**Saved data entries:**
● ● ● ● ● ● ●

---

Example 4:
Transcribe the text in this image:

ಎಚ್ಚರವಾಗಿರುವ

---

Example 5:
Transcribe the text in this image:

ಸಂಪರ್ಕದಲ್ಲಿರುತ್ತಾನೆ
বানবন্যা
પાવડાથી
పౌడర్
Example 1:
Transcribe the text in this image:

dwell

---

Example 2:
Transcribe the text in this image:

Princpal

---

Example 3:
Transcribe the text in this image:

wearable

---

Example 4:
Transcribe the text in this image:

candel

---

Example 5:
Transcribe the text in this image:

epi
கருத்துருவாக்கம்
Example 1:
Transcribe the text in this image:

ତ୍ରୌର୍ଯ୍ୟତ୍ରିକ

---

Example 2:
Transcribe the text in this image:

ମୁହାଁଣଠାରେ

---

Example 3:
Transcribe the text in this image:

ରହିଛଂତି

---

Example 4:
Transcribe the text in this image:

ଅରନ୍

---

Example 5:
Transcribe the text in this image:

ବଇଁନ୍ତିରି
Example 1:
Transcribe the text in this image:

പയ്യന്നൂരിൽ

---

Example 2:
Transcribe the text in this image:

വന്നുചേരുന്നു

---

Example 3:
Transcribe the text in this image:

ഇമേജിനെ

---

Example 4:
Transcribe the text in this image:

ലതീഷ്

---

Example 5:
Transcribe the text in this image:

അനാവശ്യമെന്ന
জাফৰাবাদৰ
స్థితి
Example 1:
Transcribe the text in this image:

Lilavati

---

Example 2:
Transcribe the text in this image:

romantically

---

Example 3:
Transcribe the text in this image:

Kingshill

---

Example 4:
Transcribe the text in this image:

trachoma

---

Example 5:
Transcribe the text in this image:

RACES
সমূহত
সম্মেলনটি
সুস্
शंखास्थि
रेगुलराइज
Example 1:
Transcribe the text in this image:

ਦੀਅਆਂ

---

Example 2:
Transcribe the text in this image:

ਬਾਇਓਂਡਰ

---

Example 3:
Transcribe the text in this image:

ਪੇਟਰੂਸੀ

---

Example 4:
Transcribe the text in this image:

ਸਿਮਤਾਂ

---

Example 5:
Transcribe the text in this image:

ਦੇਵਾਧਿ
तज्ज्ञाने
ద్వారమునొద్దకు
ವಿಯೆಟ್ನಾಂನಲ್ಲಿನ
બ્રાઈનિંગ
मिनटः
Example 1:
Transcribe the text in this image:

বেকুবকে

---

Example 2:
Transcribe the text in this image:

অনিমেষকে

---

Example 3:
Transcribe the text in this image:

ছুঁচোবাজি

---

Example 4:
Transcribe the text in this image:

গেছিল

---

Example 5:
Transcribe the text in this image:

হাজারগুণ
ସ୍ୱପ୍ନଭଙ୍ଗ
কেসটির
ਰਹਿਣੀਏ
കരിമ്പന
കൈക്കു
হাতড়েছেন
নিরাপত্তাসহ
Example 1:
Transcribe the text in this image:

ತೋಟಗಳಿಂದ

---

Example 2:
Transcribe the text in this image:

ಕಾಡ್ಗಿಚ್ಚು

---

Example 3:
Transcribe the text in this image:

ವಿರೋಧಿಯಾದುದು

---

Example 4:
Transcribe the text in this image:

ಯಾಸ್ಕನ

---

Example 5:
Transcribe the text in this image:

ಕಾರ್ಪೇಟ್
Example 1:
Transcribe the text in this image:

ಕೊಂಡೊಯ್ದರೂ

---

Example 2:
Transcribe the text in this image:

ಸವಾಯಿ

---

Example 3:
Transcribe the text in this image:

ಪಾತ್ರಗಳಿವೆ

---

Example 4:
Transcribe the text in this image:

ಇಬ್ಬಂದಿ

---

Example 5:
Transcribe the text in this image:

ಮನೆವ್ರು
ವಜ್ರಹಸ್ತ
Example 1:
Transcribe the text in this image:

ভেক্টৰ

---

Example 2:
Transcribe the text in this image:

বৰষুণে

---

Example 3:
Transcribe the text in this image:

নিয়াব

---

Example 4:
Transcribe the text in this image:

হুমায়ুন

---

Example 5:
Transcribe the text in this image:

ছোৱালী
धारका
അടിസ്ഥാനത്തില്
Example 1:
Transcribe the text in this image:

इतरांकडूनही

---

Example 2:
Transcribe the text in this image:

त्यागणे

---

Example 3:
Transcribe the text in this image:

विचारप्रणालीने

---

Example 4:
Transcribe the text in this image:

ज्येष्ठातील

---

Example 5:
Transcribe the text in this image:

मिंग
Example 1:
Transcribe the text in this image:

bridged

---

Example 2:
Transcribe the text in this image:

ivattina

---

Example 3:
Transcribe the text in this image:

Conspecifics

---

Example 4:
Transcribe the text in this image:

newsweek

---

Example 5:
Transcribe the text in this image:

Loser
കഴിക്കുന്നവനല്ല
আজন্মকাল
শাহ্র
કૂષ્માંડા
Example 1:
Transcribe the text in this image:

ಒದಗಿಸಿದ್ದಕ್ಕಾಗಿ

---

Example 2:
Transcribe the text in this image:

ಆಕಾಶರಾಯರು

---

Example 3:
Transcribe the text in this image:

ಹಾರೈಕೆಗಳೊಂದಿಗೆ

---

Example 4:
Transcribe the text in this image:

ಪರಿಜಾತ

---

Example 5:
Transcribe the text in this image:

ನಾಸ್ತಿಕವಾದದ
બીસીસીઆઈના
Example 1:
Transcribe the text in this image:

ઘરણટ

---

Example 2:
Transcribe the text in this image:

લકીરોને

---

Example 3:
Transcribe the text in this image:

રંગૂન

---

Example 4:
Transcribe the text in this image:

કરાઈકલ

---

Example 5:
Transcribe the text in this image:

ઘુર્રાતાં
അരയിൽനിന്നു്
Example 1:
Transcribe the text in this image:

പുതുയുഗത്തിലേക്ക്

● ● ● ● ● ● ●

**Task description:**
Write the entries out again in full, exactly as they appear above.

**Output for this task:**
---

Example 4:
Transcribe the text in this image:

ಎಚ್ಚರವಾಗಿರುವ

---

Example 5:
Transcribe the text in this image:

ಸಂಪರ್ಕದಲ್ಲಿರುತ್ತಾನೆ
বানবন্যা
પાવડાથી
పౌడర్
Example 1:
Transcribe the text in this image:

dwell

---

Example 2:
Transcribe the text in this image:

Princpal

---

Example 3:
Transcribe the text in this image:

wearable

---

Example 4:
Transcribe the text in this image:

candel

---

Example 5:
Transcribe the text in this image:

epi
கருத்துருவாக்கம்
Example 1:
Transcribe the text in this image:

ତ୍ରୌର୍ଯ୍ୟତ୍ରିକ

---

Example 2:
Transcribe the text in this image:

ମୁହାଁଣଠାରେ

---

Example 3:
Transcribe the text in this image:

ରହିଛଂତି

---

Example 4:
Transcribe the text in this image:

ଅରନ୍

---

Example 5:
Transcribe the text in this image:

ବଇଁନ୍ତିରି
Example 1:
Transcribe the text in this image:

പയ്യന്നൂരിൽ

---

Example 2:
Transcribe the text in this image:

വന്നുചേരുന്നു

---

Example 3:
Transcribe the text in this image:

ഇമേജിനെ

---

Example 4:
Transcribe the text in this image:

ലതീഷ്

---

Example 5:
Transcribe the text in this image:

അനാവശ്യമെന്ന
জাফৰাবাদৰ
స్థితి
Example 1:
Transcribe the text in this image:

Lilavati

---

Example 2:
Transcribe the text in this image:

romantically

---

Example 3:
Transcribe the text in this image:

Kingshill

---

Example 4:
Transcribe the text in this image:

trachoma

---

Example 5:
Transcribe the text in this image:

RACES
সমূহত
সম্মেলনটি
সুস্
शंखास्थि
रेगुलराइज
Example 1:
Transcribe the text in this image:

ਦੀਅਆਂ

---

Example 2:
Transcribe the text in this image:

ਬਾਇਓਂਡਰ

---

Example 3:
Transcribe the text in this image:

ਪੇਟਰੂਸੀ

---

Example 4:
Transcribe the text in this image:

ਸਿਮਤਾਂ

---

Example 5:
Transcribe the text in this image:

ਦੇਵਾਧਿ
तज्ज्ञाने
ద్వారమునొద్దకు
ವಿಯೆಟ್ನಾಂನಲ್ಲಿನ
બ્રાઈનિંગ
मिनटः
Example 1:
Transcribe the text in this image:

বেকুবকে

---

Example 2:
Transcribe the text in this image:

অনিমেষকে

---

Example 3:
Transcribe the text in this image:

ছুঁচোবাজি

---

Example 4:
Transcribe the text in this image:

গেছিল

---

Example 5:
Transcribe the text in this image:

হাজারগুণ
ସ୍ୱପ୍ନଭଙ୍ଗ
কেসটির
ਰਹਿਣੀਏ
കരിമ്പന
കൈക്കു
হাতড়েছেন
নিরাপত্তাসহ
Example 1:
Transcribe the text in this image:

ತೋಟಗಳಿಂದ

---

Example 2:
Transcribe the text in this image:

ಕಾಡ್ಗಿಚ್ಚು

---

Example 3:
Transcribe the text in this image:

ವಿರೋಧಿಯಾದುದು

---

Example 4:
Transcribe the text in this image:

ಯಾಸ್ಕನ

---

Example 5:
Transcribe the text in this image:

ಕಾರ್ಪೇಟ್
Example 1:
Transcribe the text in this image:

ಕೊಂಡೊಯ್ದರೂ

---

Example 2:
Transcribe the text in this image:

ಸವಾಯಿ

---

Example 3:
Transcribe the text in this image:

ಪಾತ್ರಗಳಿವೆ

---

Example 4:
Transcribe the text in this image:

ಇಬ್ಬಂದಿ

---

Example 5:
Transcribe the text in this image:

ಮನೆವ್ರು
ವಜ್ರಹಸ್ತ
Example 1:
Transcribe the text in this image:

ভেক্টৰ

---

Example 2:
Transcribe the text in this image:

বৰষুণে

---

Example 3:
Transcribe the text in this image:

নিয়াব

---

Example 4:
Transcribe the text in this image:

হুমায়ুন

---

Example 5:
Transcribe the text in this image:

ছোৱালী
धारका
അടിസ്ഥാനത്തില്
Example 1:
Transcribe the text in this image:

इतरांकडूनही

---

Example 2:
Transcribe the text in this image:

त्यागणे

---

Example 3:
Transcribe the text in this image:

विचारप्रणालीने

---

Example 4:
Transcribe the text in this image:

ज्येष्ठातील

---

Example 5:
Transcribe the text in this image:

मिंग
Example 1:
Transcribe the text in this image:

bridged

---

Example 2:
Transcribe the text in this image:

ivattina

---

Example 3:
Transcribe the text in this image:

Conspecifics

---

Example 4:
Transcribe the text in this image:

newsweek

---

Example 5:
Transcribe the text in this image:

Loser
കഴിക്കുന്നവനല്ല
আজন্মকাল
শাহ্র
કૂષ્માંડા
Example 1:
Transcribe the text in this image:

ಒದಗಿಸಿದ್ದಕ್ಕಾಗಿ

---

Example 2:
Transcribe the text in this image:

ಆಕಾಶರಾಯರು

---

Example 3:
Transcribe the text in this image:

ಹಾರೈಕೆಗಳೊಂದಿಗೆ

---

Example 4:
Transcribe the text in this image:

ಪರಿಜಾತ

---

Example 5:
Transcribe the text in this image:

ನಾಸ್ತಿಕವಾದದ
બીસીસીઆઈના
Example 1:
Transcribe the text in this image:

ઘરણટ

---

Example 2:
Transcribe the text in this image:

લકીરોને

---

Example 3:
Transcribe the text in this image:

રંગૂન

---

Example 4:
Transcribe the text in this image:

કરાઈકલ

---

Example 5:
Transcribe the text in this image:

ઘુર્રાતાં
അരയിൽനിന്നു്
Example 1:
Transcribe the text in this image:

പുതുയുഗത്തിലേക്ക്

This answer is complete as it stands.